INDIANS @ ASTROS
May 19-21, 2017
The Astros kick off a 10-game homestand against the Indians, Tigers, and Orioles. After spending much of the month of May pounding sub-.500 teams, they’re also starting a stretch of 22 out of 26 games against teams that are, at the time of this writing, at or above .500 on the season.
What happened in the last series?
Cleveland (20-19) dropped a midweek series to the Rays and come to Houston having lost three straight series. They are 8-10 since taking two of three from the Astros in April. Their bullpen is still excellent, but their starters have nudged a little worse since we last saw them: with a starters ERA of 5.15, only the Reds are worse, and 18 losses from the rotation (T-2nd worst in MLB) show that the team isn’t digging out of very many holes their starters dig them.
That could be a problem when they’re facing an Astros team that has gotten better at scoring earlier in games. Since their trip to Cleveland, Houston (29-12) has turned into a rolling ball of knives, going 15-4 and coming off a sweep of a listless Marlins team in Miami. They start the weekend with a 7.5 game division lead over those fuckers in the metroplex.
Friday, May 19 – 7:10pm CDT
Trevor Bauer (3-4, 6.92) vs. Charlie Morton (5-2, 3.97)
The Astros got their only win of the season series against Bauer, scoring four runs in six innings.
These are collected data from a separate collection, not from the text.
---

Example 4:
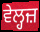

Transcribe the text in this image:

ਵੇਲ੍ਹਜ਼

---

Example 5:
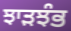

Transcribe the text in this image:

ਝਾੜਝੰਭ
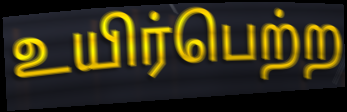
உயிர்பெற்ற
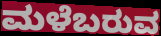
ಮಳೆಬರುವ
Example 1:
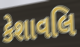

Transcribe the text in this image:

કેશાવલિ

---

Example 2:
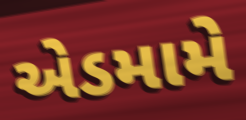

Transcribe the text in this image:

એડમામે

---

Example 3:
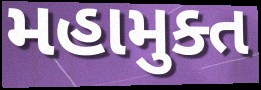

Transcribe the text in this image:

મહામુક્ત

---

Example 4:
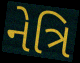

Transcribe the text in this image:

નેત્રિ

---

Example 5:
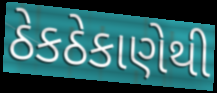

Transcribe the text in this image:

ઠેકઠેકાણેથી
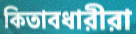
কিতাবধারীরা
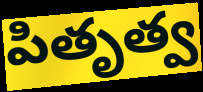
పితృత్వ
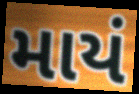
માયં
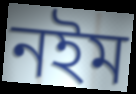
নইম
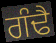
ਗੰਢੈ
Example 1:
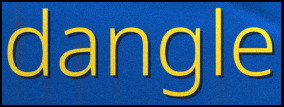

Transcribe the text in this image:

dangle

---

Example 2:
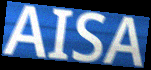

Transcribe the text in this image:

AISA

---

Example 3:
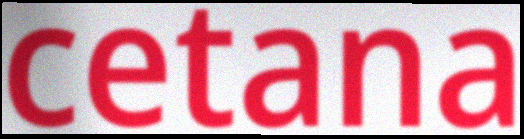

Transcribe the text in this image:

cetana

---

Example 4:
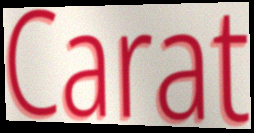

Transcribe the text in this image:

Carat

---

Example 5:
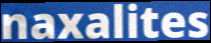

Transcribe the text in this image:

naxalites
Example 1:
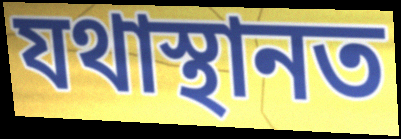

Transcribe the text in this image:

যথাস্থানত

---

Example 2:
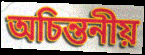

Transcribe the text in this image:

অচিন্তনীয়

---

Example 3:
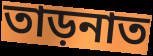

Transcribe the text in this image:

তাড়নাত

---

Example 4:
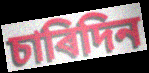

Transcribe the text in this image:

চাৰিদিন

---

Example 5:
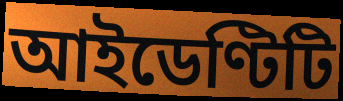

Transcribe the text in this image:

আইডেণ্টিটি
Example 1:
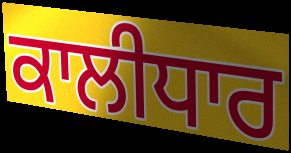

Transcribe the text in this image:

ਕਾਲੀਧਾਰ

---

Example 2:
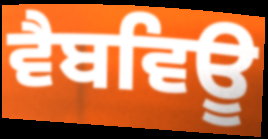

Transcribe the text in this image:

ਵੈਬਵਿਊ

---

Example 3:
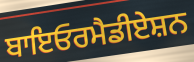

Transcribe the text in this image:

ਬਾਇਓਰਮੈਡੀਏਸ਼ਨ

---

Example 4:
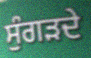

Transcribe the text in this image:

ਸੁੰਗੜਦੇ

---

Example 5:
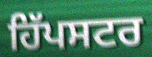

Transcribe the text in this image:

ਹਿੱਪਸਟਰ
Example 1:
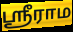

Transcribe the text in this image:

ஸ்ரீராம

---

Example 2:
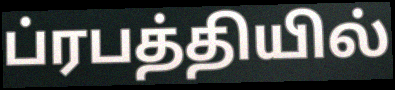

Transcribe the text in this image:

ப்ரபத்தியில்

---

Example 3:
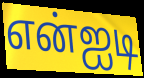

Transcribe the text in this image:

என்ஐடி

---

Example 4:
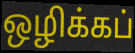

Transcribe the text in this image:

ஒழிக்கப்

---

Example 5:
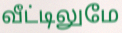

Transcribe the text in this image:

வீட்டிலுமே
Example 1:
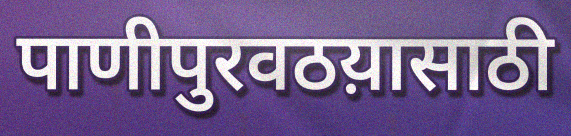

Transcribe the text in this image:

पाणीपुरवठय़ासाठी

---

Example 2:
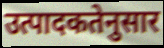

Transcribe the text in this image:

उत्पादकतेनुसार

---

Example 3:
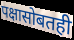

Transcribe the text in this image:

पक्षासोबतही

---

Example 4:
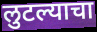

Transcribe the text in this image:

लुटल्याचा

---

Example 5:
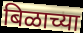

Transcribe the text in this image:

बिळाच्या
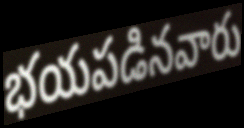
భయపడినవారు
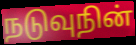
நடுவுநின்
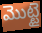
మొట్టై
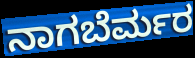
ನಾಗಬೆರ್ಮರ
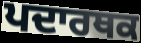
ਪਦਾਰਥਕ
He has continued to struggle with consistency: the Tigers lit him up for seven runs on May 1, and he still has not allowed fewer than two runs in a game.
Morton racked up ten K’s against the Yanks and he has wins in four straight starts. The Cleveland lineup is full of small sample sizes (NTTAWWT) against Morton; those who faced him did so in his only career start against the Indians in 2015, when he lost a quality start. But, for what it’s worth, they are a combined .118/.250/.118 against him.
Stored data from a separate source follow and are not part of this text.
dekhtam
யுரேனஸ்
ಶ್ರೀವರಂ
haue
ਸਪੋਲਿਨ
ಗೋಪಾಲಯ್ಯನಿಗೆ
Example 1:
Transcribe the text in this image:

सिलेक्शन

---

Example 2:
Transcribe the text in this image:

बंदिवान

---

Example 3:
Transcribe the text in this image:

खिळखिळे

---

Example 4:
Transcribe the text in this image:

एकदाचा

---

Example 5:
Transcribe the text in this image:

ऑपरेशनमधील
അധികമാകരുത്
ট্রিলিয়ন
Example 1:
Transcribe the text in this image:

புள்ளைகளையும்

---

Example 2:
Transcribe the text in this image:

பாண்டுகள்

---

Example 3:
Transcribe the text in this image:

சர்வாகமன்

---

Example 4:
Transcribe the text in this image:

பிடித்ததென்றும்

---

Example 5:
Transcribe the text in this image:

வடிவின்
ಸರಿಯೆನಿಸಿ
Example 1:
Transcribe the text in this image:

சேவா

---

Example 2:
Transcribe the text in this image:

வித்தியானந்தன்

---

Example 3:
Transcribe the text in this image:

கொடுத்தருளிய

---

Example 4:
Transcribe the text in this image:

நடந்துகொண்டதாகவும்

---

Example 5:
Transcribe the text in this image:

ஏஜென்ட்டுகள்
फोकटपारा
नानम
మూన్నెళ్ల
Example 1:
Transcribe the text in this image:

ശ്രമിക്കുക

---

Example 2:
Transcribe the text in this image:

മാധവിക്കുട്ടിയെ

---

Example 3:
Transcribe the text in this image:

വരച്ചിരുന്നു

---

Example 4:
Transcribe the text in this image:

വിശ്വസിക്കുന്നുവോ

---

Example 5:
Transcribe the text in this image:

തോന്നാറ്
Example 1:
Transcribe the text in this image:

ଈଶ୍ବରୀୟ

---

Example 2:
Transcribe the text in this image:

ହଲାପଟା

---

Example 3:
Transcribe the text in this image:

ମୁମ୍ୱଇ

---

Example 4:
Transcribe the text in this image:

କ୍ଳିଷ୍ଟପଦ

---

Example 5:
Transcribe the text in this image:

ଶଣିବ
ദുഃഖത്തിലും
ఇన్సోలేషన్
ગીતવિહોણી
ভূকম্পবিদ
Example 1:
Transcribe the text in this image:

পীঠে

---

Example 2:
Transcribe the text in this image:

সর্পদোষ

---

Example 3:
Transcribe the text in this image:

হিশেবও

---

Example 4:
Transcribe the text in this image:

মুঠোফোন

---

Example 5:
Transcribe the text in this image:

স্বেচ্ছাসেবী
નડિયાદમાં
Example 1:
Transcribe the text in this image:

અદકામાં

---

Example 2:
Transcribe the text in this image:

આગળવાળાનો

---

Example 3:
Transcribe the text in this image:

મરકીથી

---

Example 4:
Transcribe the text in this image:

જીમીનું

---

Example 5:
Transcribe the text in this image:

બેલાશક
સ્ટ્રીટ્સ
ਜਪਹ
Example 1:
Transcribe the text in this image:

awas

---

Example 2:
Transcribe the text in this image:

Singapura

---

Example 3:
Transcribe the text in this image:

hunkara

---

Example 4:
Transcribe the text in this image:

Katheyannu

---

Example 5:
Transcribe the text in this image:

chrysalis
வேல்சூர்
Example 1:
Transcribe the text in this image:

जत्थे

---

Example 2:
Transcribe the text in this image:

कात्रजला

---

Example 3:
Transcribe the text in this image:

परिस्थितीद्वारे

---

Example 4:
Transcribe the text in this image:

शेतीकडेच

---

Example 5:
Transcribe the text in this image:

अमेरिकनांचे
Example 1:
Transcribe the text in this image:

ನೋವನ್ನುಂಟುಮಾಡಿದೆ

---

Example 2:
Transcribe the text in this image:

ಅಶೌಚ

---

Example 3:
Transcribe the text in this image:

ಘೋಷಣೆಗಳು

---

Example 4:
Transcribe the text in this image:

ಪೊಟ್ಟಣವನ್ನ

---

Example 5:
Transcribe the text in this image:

Saturday, May 20 – 3:10pm CDT
Mike Clevinger (1-1, 2.61) vs. Mike Fiers (1-1, 5.75)
Clevinger came up from the minors when Corey Kluber went on the DL and has made two starts and one relief appearance. Don’t let his ERA fool you… there’s some potential here. In his first start he tossed 5.2 shutout innings against an awful Kansas City lineup that is dead last in many offensive categories. Then he got pulled in the 5th inning after allowing three runs to a Twins lineup that isn’t much better at scoring runs. Between those two starts he has walked nine batters.
All things considered, Fiers actually didn’t do that bad against the Yankees and was in line for a win before Harris and Devenski went supernova. Too bad.
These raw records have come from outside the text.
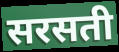
सरसती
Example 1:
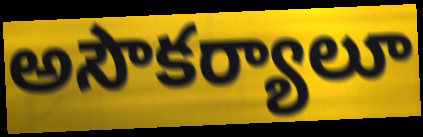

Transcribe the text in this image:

అసౌకర్యాలూ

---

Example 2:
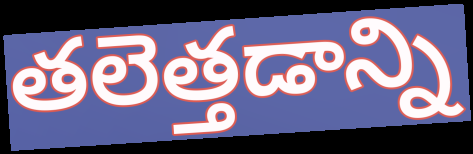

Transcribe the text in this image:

తలెత్తడాన్ని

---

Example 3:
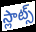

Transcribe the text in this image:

స్లాట్స్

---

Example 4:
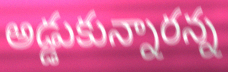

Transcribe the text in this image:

అడ్డుకున్నారన్న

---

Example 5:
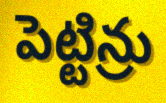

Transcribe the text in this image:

పెట్టిన్రు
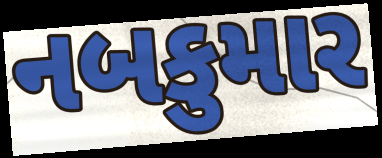
નબકુમાર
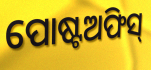
ପୋଷ୍ଟଅଫିସ୍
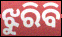
ଝୁରିବି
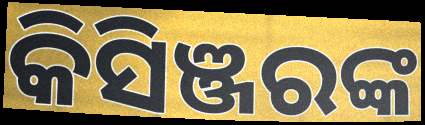
କିସିଞ୍ଜରଙ୍କ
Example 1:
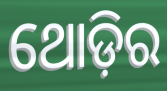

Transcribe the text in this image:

ଥୋଡ଼ିର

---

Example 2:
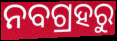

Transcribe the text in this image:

ନବଗ୍ରହରୁ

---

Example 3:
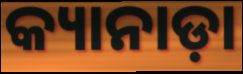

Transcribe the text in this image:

କ୍ୟାନାଡ଼ା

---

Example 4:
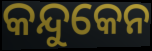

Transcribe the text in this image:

କନ୍ଦୁକେନ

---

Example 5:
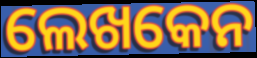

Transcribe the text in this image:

ଲେଖକେନ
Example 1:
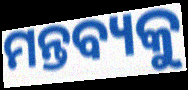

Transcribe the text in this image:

ମନ୍ତବ୍ୟକୁ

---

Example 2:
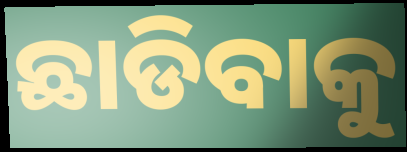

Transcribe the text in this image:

ଛାଡିବାକୁ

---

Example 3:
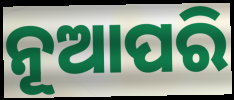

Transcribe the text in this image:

ନୂଆପରି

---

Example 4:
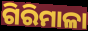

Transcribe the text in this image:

ଗିରିମାଳା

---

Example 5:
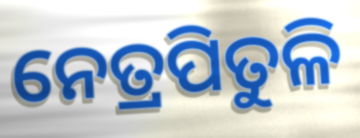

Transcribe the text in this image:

Oddly enough, this is a repeat of a matchup between the Astros and Indians in Cleveland last September. Clevinger got the start as the Tribe deployed a starter-by-committee approach for the game. The Astros scratched out a run in the first on Clevinger and went on to win 6-2, with Fiers picking up his 10th win after five innings of two-run ball. It was also Fiers’s second win against the Indians last season, having held them to one run over seven innings earlier in the year.
Sunday, May 21 – 1:10pm CDT
Danny Salazar (2-4, 5.66) vs. Joe Musgrove (3-3, 4.57)
Like Bauer, Salazar has struggled with consistency (the good kind, at least). He’s usually good for 5-6 innings and about three runs per start, although he’s allowed five runs in consecutive starts and just gave up a Fiersian four home runs to the Rays. He did have a good outing against the Astros last year, working five innings while allowing a run and striking out ten. That game turned into the 16-inning marathon the Astros ended up winning.
Musgrove fell one out short of back-to-back quality starts, holding the Marlins to one run over 5.2 innings. He has not yet pitched against the Indians.